#### Exercise
Would you output all the lines below precisely as they stand, leaving each picture out?

#### Given entries
● ● ● ●
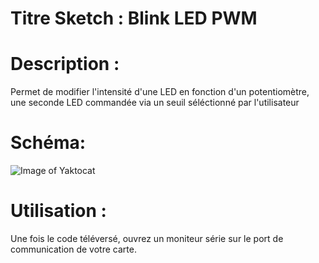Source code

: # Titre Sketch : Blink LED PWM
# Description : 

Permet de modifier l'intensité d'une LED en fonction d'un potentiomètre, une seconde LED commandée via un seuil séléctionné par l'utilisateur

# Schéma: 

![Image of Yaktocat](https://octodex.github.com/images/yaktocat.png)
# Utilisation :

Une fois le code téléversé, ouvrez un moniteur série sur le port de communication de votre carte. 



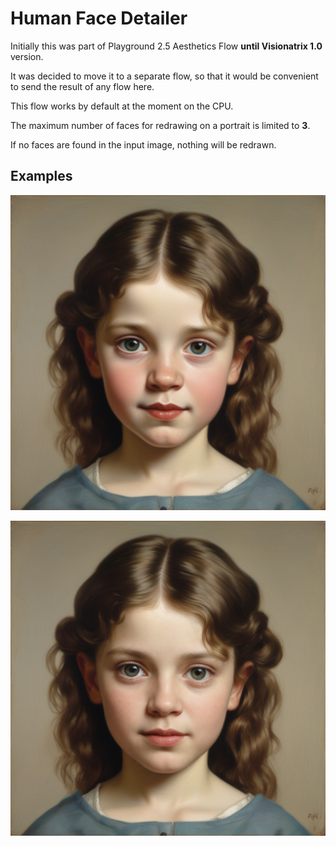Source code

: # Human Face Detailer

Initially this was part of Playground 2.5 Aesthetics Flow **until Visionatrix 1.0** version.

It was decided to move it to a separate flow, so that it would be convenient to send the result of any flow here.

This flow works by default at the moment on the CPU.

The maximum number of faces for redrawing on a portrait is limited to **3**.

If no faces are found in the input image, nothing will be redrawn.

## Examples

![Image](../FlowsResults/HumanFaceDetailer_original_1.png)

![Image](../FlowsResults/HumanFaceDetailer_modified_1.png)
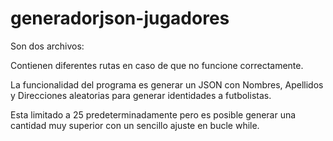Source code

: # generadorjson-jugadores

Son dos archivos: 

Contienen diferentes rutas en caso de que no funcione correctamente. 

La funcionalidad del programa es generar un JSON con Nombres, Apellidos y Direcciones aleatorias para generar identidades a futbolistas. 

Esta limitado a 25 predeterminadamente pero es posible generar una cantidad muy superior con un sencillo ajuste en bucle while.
● ● ● ●
#### Result
Source code

: # Titre Sketch : Blink LED PWM
# Description : 

Permet de modifier l'intensité d'une LED en fonction d'un potentiomètre, une seconde LED commandée via un seuil séléctionné par l'utilisateur

# Schéma: 

![Image of Yaktocat](https://octodex.github.com/images/yaktocat.png)
# Utilisation :

Une fois le code téléversé, ouvrez un moniteur série sur le port de communication de votre carte. 



Source code

: # Human Face Detailer

Initially this was part of Playground 2.5 Aesthetics Flow **until Visionatrix 1.0** version.

It was decided to move it to a separate flow, so that it would be convenient to send the result of any flow here.

This flow works by default at the moment on the CPU.

The maximum number of faces for redrawing on a portrait is limited to **3**.

If no faces are found in the input image, nothing will be redrawn.

## Examples

![Image](../FlowsResults/HumanFaceDetailer_original_1.png)

![Image](../FlowsResults/HumanFaceDetailer_modified_1.png)
Source code

: # generadorjson-jugadores

Son dos archivos: 

Contienen diferentes rutas en caso de que no funcione correctamente. 

La funcionalidad del programa es generar un JSON con Nombres, Apellidos y Direcciones aleatorias para generar identidades a futbolistas. 

Esta limitado a 25 predeterminadamente pero es posible generar una cantidad muy superior con un sencillo ajuste en bucle while.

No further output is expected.